··· Verilen Metin ···

Fahrettin Damga

Fahrettin Damga

2023 öncesi sosyal medyaya tedbir şart

2023 öncesi sosyal medyaya tedbir şart

Sinir uçlarımızla oynamaya başladıkları hepimiz fark ettik sanırım. Amaçlarına giden yolda hiç bir fırsatı kaçırmıyorlar. Bunlar doğaçlama olan işler değil. Bir strateji dahilinde ve planlı bir şekilde uygulanıyor.

2023’ün startını verdiklerini çıkarılan yangınlardaki tavırlarından ve Konya’da husumete dayalı olayı bir ırkçılık saldırısına dönüştürme çabalarından  anlamak mümkün.

Açıkçası kaosa oynuyorlar. Biden’in ekibi çalışıyor yani.

Anlayacağınız bizi zor bir 2 yıl bekliyor. Bu iki yıl içerisinde çok fazla psikolojik harp unsuruyla yüzleşeceğiz.

Gerçi millet olarak 2013 Mayıs sonundan itibaren bugüne kadar yaşadığımız süreci uzun bir tünel olarak ifade edebiliriz. Tünelin sonunda bir ışık görünüyor.  Fakat gördüğümüz ışık üzerimize gelen trenin farları mı yoksa tünelden çıkışın aydınlığı mı, sandığa gittiğimizde milletimizin vereceği kararla göreceğiz.

Bugün Cumhurbaşkanı Erdoğan gitsin de ne olursa olsun diye bekleyen yıkım ekibi bir fırsat bulursa yazık olacak bu ülkeye. Özal sonrası yaşadığımız 10 yıllık dönemden daha sıkıntılı bir sürece gireceğimiz kesin.

O yüzden gözlerimizi açıp yaptıklarına odaklanmamız lazım. Uyumamamız lazım. Yoksa hepimiz için çok geç olacak.

Malum yalan artık onlar için bir strateji. Bu topraklarda çok defa denediler ve de sonuç aldılar. O sebeple bıkmadan usanmadan yeni versiyonlarını sahada uyguluyor ve halkın kararını kendi lehlerine çevirmeye çalışıyorlar.

···

Alıştırma Görevleri —
#1 Girdilerin en başından "A feasible allocation" ifadesinin geçtiği satıra kadar, iki uç da dahil olmak üzere bütün satırları aynen yaz.
#2 2023 öncesine dair yazıyı son cümlesinden sonra kaldığı yerden sürdür.
2023 öncesine dair yazı ile girdiler birbirinden bağımsız iki ayrı malzemedir.

··· Çıkarılan Malzeme ···

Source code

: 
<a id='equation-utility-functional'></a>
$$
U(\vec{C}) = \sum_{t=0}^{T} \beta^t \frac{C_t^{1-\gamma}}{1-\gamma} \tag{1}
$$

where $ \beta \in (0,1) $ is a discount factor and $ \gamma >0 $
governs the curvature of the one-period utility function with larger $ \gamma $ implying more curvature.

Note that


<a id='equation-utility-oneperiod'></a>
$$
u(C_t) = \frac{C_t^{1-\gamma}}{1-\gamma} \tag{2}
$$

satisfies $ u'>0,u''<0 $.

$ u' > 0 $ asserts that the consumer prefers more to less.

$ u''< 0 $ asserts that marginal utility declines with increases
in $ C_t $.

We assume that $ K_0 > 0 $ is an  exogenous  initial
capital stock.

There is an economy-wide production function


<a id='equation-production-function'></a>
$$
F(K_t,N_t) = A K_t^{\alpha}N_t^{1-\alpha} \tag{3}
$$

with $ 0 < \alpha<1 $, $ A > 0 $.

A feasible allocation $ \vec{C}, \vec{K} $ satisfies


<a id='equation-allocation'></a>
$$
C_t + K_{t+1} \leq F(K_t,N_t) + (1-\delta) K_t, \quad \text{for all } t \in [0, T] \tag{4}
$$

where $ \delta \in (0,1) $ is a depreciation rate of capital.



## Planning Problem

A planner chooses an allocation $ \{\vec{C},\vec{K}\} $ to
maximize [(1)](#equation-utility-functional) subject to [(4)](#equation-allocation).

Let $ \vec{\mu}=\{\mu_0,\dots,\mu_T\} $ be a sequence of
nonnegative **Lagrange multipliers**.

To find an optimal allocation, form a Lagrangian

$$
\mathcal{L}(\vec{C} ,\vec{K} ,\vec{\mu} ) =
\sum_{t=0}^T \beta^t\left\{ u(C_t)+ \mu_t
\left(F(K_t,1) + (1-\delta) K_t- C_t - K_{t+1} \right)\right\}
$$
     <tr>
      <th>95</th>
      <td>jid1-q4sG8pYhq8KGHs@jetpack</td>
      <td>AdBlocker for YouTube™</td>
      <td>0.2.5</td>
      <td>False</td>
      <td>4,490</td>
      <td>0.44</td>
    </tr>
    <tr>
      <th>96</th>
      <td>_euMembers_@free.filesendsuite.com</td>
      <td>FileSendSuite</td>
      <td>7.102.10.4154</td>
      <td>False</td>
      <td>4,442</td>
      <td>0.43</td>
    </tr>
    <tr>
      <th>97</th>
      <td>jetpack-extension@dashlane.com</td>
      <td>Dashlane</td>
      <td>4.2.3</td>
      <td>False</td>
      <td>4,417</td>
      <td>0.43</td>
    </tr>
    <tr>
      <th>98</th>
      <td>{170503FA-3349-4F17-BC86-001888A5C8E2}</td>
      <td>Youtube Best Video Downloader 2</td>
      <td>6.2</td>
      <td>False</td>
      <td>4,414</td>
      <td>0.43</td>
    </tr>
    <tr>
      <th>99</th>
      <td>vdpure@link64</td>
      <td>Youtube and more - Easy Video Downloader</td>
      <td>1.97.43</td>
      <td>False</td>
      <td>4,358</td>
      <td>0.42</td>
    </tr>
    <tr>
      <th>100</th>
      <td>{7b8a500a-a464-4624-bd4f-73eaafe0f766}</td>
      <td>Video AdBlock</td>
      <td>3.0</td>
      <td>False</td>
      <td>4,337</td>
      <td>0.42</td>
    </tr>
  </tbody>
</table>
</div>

···

Alıştırma Cevapları —
#1
Source code

: 
<a id='equation-utility-functional'></a>
$$
U(\vec{C}) = \sum_{t=0}^{T} \beta^t \frac{C_t^{1-\gamma}}{1-\gamma} \tag{1}
$$

where $ \beta \in (0,1) $ is a discount factor and $ \gamma >0 $
governs the curvature of the one-period utility function with larger $ \gamma $ implying more curvature.

Note that


<a id='equation-utility-oneperiod'></a>
$$
u(C_t) = \frac{C_t^{1-\gamma}}{1-\gamma} \tag{2}
$$

satisfies $ u'>0,u''<0 $.

$ u' > 0 $ asserts that the consumer prefers more to less.

$ u''< 0 $ asserts that marginal utility declines with increases
in $ C_t $.

We assume that $ K_0 > 0 $ is an  exogenous  initial
capital stock.

There is an economy-wide production function


<a id='equation-production-function'></a>
$$
F(K_t,N_t) = A K_t^{\alpha}N_t^{1-\alpha} \tag{3}
$$

with $ 0 < \alpha<1 $, $ A > 0 $.

A feasible allocation $ \vec{C}, \vec{K} $ satisfies

#2
Bunu yaparken medya en büyük silahları. Bir taraftan artık kontrollerinde olmayan medyayı yandaş diye yaftalayıp itibarsızlaştırmaya çalışırken, bir taraftan da çeşitli istihbarat örgütleriyle irtibatlı bir çok dernek ve vakıf tarafından yurt dışından desteklenen medyaya bağımsız diyebiliyorlar. Bu propagandaların tamamı kendi amaçlarına uygun kullandıkları medyanın itibarını ve gücünü tahkim etmeye dönük.

Bütün bu operasyonları yaparken onca bileşenin yek vücut olarak hareket edebiliyor olması hepsini bir araya getiren bir gücün olduğunun işareti. Bir konuyla ilgili bırakın haberi kişisel tweetler bile bire bir aynı olabiliyor.  Hangi konunun ön plana çıkarılacağı, hangisinin gözden kaçırılacağı bile bu ajans üzerinden belirlenip sahada uygulanıyor.

Gündem belirleme işi artık birlikte hareket ettiklerinden şüphe duymamanız gereken sosyal medyaya ve özellikle twitter’a verilmiş durumda. Saçma sapan gündemler ama mutlaka iktidar suçlanarak sürekli dayatılıyor. Kendi gündemlerini dayatıyorlar. Milletin ve özellikle de gençlerimizin zihni bulandırılıyor.

Bu ajans ürünü yalan rüzgarına karşı sosyal medyada kampanyalar düzenlemek onların şartlarını kabul etmek anlamına geliyor aynı zamanda.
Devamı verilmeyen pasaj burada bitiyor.